* _Available data_

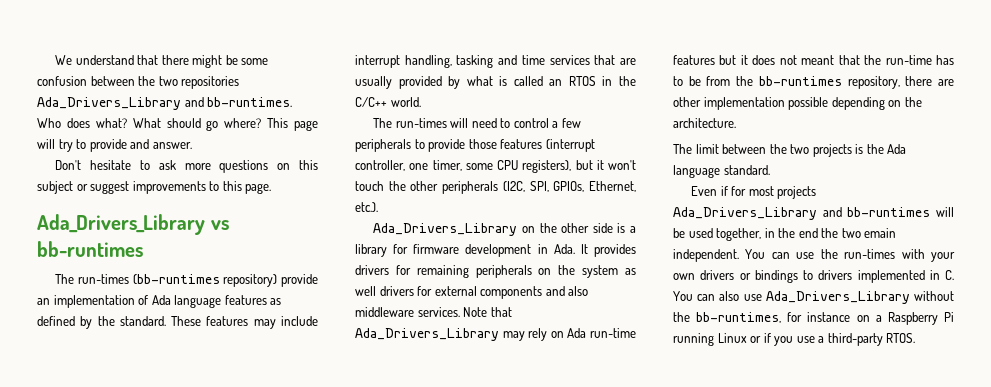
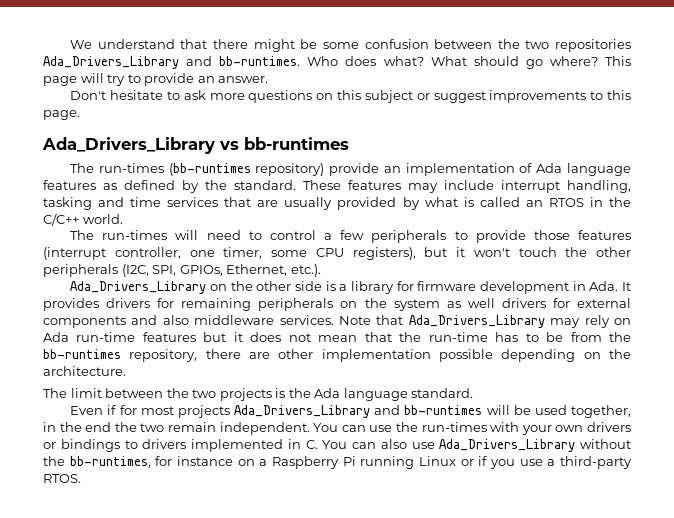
[130,139,150,149] and -> [197,76,215,83] an
[801,55,835,65] meant -> [318,335,358,342] mean
[864,228,897,238] emain -> [168,422,217,432] remain

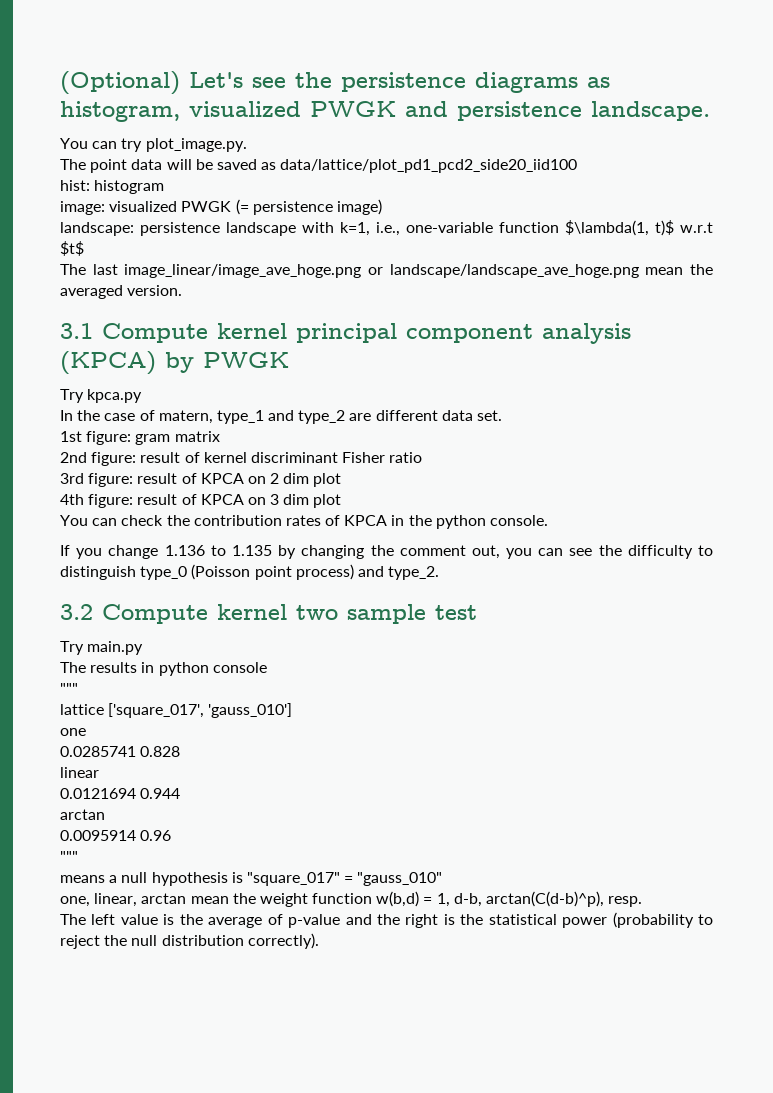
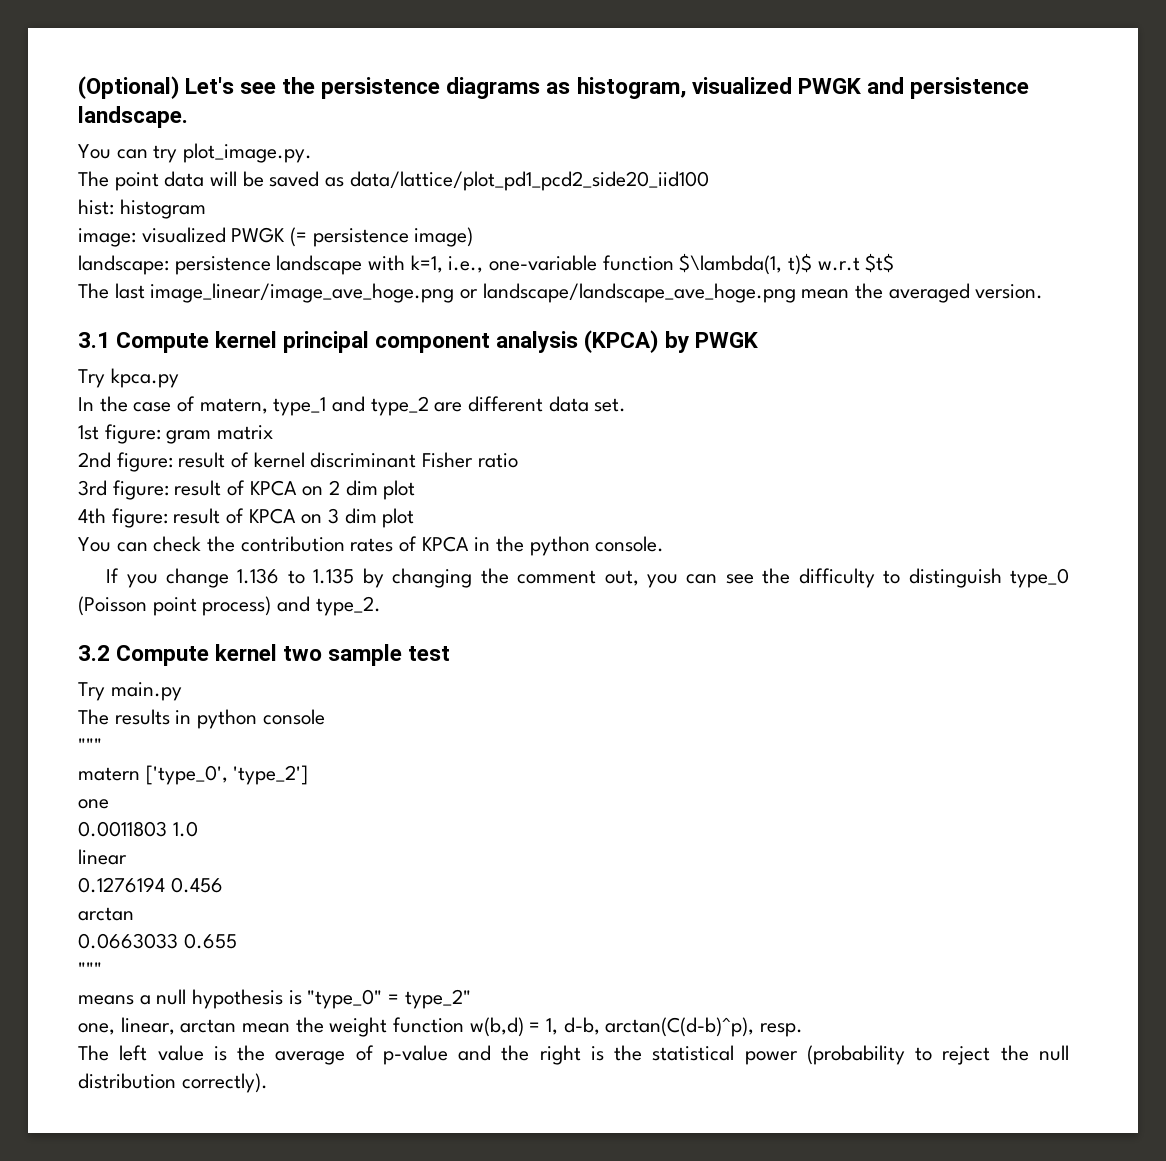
[60,703,293,718] lattice ['square_017', 'gauss_010'] -> [78,765,309,785] matern ['type_0', 'type_2']
[60,746,181,757] 0.0285741 0.828 -> [78,821,198,837] 0.0011803 1.0
[60,788,181,799] 0.0121694 0.944 -> [78,877,223,893] 0.1276194 0.456
[60,830,172,841] 0.0095914 0.96 -> [78,933,237,949] 0.0663033 0.655
[246,872,443,886] "square_017" = "gauss_010" -> [307,989,471,1009] "type_0" = type_2"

* _Work item_
In the answer, please give only the lines from the line containing "[60,703,293,718] lattice ['square_017', 'gauss_010']" through the final line of the data, copied exactly.

* _Exercise response_
[60,703,293,718] lattice ['square_017', 'gauss_010'] -> [78,765,309,785] matern ['type_0', 'type_2']
[60,746,181,757] 0.0285741 0.828 -> [78,821,198,837] 0.0011803 1.0
[60,788,181,799] 0.0121694 0.944 -> [78,877,223,893] 0.1276194 0.456
[60,830,172,841] 0.0095914 0.96 -> [78,933,237,949] 0.0663033 0.655
[246,872,443,886] "square_017" = "gauss_010" -> [307,989,471,1009] "type_0" = type_2"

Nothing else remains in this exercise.